Con el pasar del tiempo llegue a sentir una simbiosis con la naturaleza tan dulce que inundaba mi corazón hasta el borde y me derramaba por las noches en sueños tan profundos que me era difícil despertar. En el ocaso podíamos unirnos a las tórtolas con su canto bajo y lastimero y en el alba, a los zorzales con su canto romántico y desesperado, podíamos ser la semilla buscando sumergirse en la tierra o el árbol anhelante de cielo, el fuego quemando las hogueras o el agua refrescante en las vertientes, podíamos ser cualquier cosa que tuviera vida, hasta el mismo polvo que nos cubría y el barro que nos hundía.

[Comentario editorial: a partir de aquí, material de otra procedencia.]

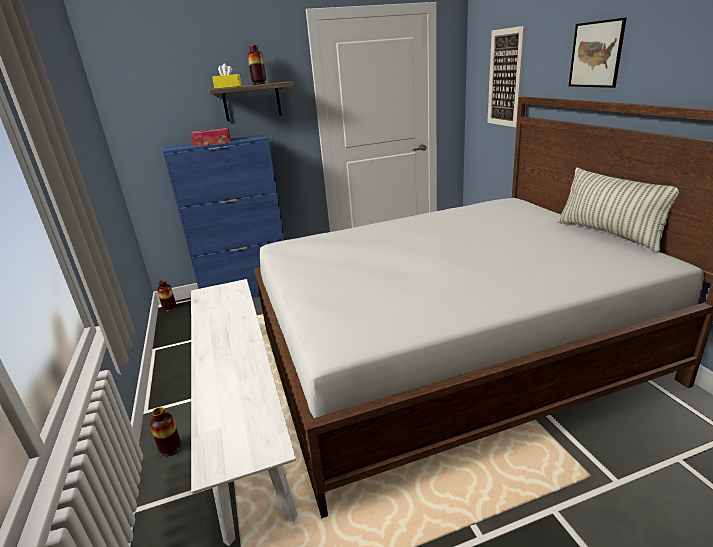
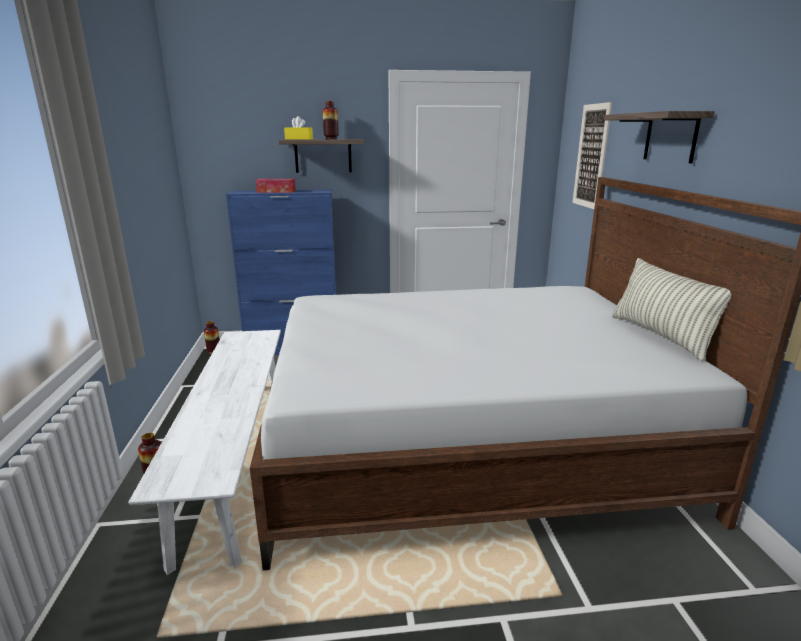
camera: 10 degrees right, 5 degrees down
picture [569,17,627,88] -> shelf [604,111,715,164]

El viejo me había enseñado a vivir en el fondo de la miseria… solo nosotros en ese eterno valle de sacrificio humano comprendíamos el secreto.
De esa manera, fui accediendo a las diferentes cualidades de los seres vivos, siempre haciendo el mismo ejercicio, abriendo mi corazón desde adentro, sacando el velo lógico y carnal… observando lo intangible, llegaba a la simbiosis dulce y creativa de ser lo que admiras.
Un amanecer de invierno cuando las escarchas supuraban hasta los huesos, mi viejo amigo no llegó al trabajo. Nadie lo extrañó. Su silencio diario lo hacía imperceptible, los hombres seguían gritando improperios como siempre, brutalizados por el rigor, por el frío y los malos tratos de los capataces, la máquina continuaba su marcha implacable, el hombre que la dirigía parecía un muñeco de trapo cuando ésta se perdía en la distancia, y yo… yo sentía en mi pecho una clavada que me hacía sospechar lo peor. Fui a hablar con el capataz, le dije: “el viejo no ha llegado, me voy a verlo”, “¡que se muera el viejo! -me gritó- ¡tú sigue trabajando!”. Tiré mi canasto y me fui. Corrí a la montaña, el viento congelaba mis pulmones, cuando entré al rancho, ahí estaba mi amigo envuelto entre sus mantas con hipotermia, apenas podía balbucear algunas palabras, era su última agonía: “sabía que vendrías…soy una hoja titilando en la corriente, todo tiene un fin, un dormir y un despertar, ya estás preparado para volar, hijo, para ser… lo que desees ser. Deja sumergirme en la tierra como uno de nuestros gusanos…” y calló. Su luz se fue apagando, no guardó resistencia, no tuvo miedo, se durmió en mis brazos.
Desde ese día no volví al trabajo de recogedor de papas… yo también me había ido con el viejo como una hoja titilando en la corriente.